Nu de eerste emotie is gaan liggen en het journalistieke pathos ook iets is teruggeschroefd, kunnen we ons misschien afvragen wat die vrijheid van meningsuiting eigenlijk betekent. Want alleen in de emotie direct na massamediaal verspreid geweld kan die een quasi-universeel gedeelde betekenis hebben, en een schijnbare eenvoud en eenduidigheid die achter slogans (‘ik ben Charlie’) schuil gaat. De vrijheid van meningsuiting, hoorden we recent vaak, is ‘absoluut’. Ook premier Rutte onderschreef ondubbelzinnig het absolute karakter van de ‘vrijheid van het woord’ en hij bracht die in verband met ‘het wezen van de democratie’.

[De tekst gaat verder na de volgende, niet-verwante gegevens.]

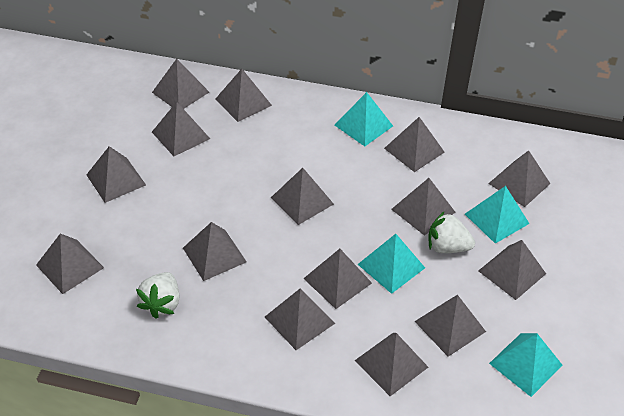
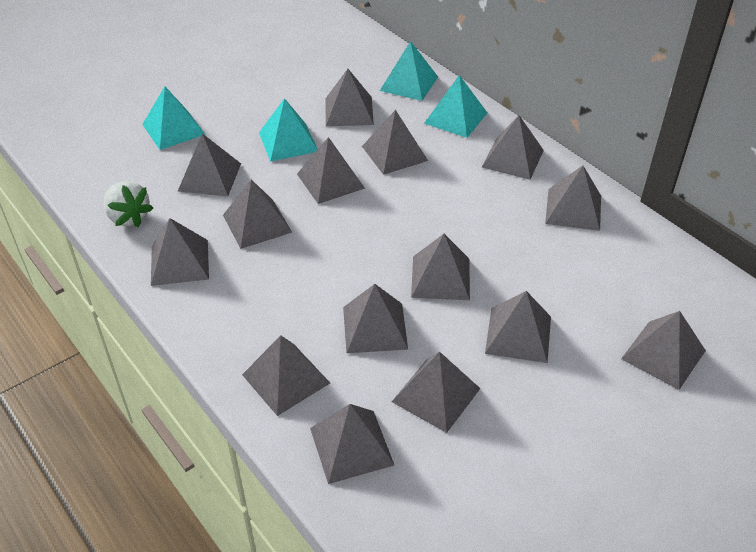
white strawberry: [136,272,180,319] [428,211,475,253] = 2 -> [104,181,153,227] = 1

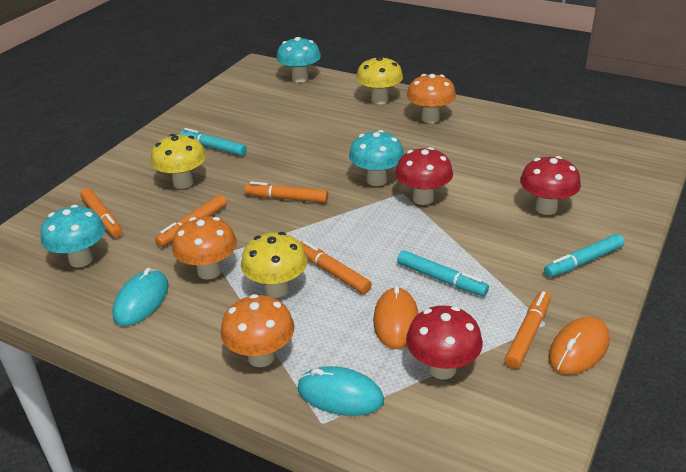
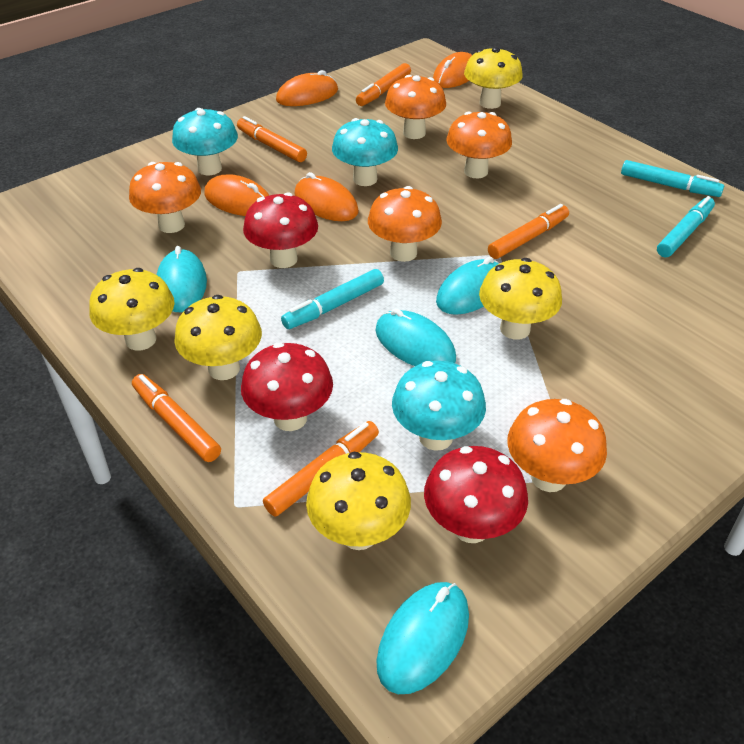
orange mouse: [373,285,419,349] [548,317,610,375] = 2 -> [204,174,269,216] [276,70,338,106] [294,172,359,221] [433,52,472,88] = 4
orange mushroom: [172,216,237,280] [220,294,295,367] [407,74,456,123] = 3 -> [129,162,201,233] [368,186,442,262] [385,75,446,139] [446,111,512,178] [507,399,607,492] = 5
turquoise mouse: [112,268,169,326] [297,366,384,416] = 2 -> [157,246,207,312] [375,308,456,366] [376,582,469,694] [436,256,500,315] = 4
yellow mushroom: [151,134,206,189] [241,232,307,298] [356,56,403,104] = 3 -> [89,268,175,351] [174,295,262,380] [306,452,411,550] [464,47,523,109] [479,258,562,340] = 5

Werkelijk? Hij leek niet te weten dat die vrijheid natuurlijk verre van absoluut is omdat er van alles is dat verboden is, zoals het oproepen tot geweld, het ontkennen van de holocaust of het beledigen van een ambtenaar in functie. En hij en vele anderen vergaten het feit dat er meer vrijheden zijn en dat de vrijheid van meningsuiting daar soms mee botst, bijvoorbeeld, zoals in het vorige decennium gebeurde, wanneer de veronderstelde verdediging ervan leidt tot wetswijzigingen die de staat allerhande mogelijkheden geeft vrijheden met voeten te treden. Waar komt zo’n extreem principieel standpunt vandaan?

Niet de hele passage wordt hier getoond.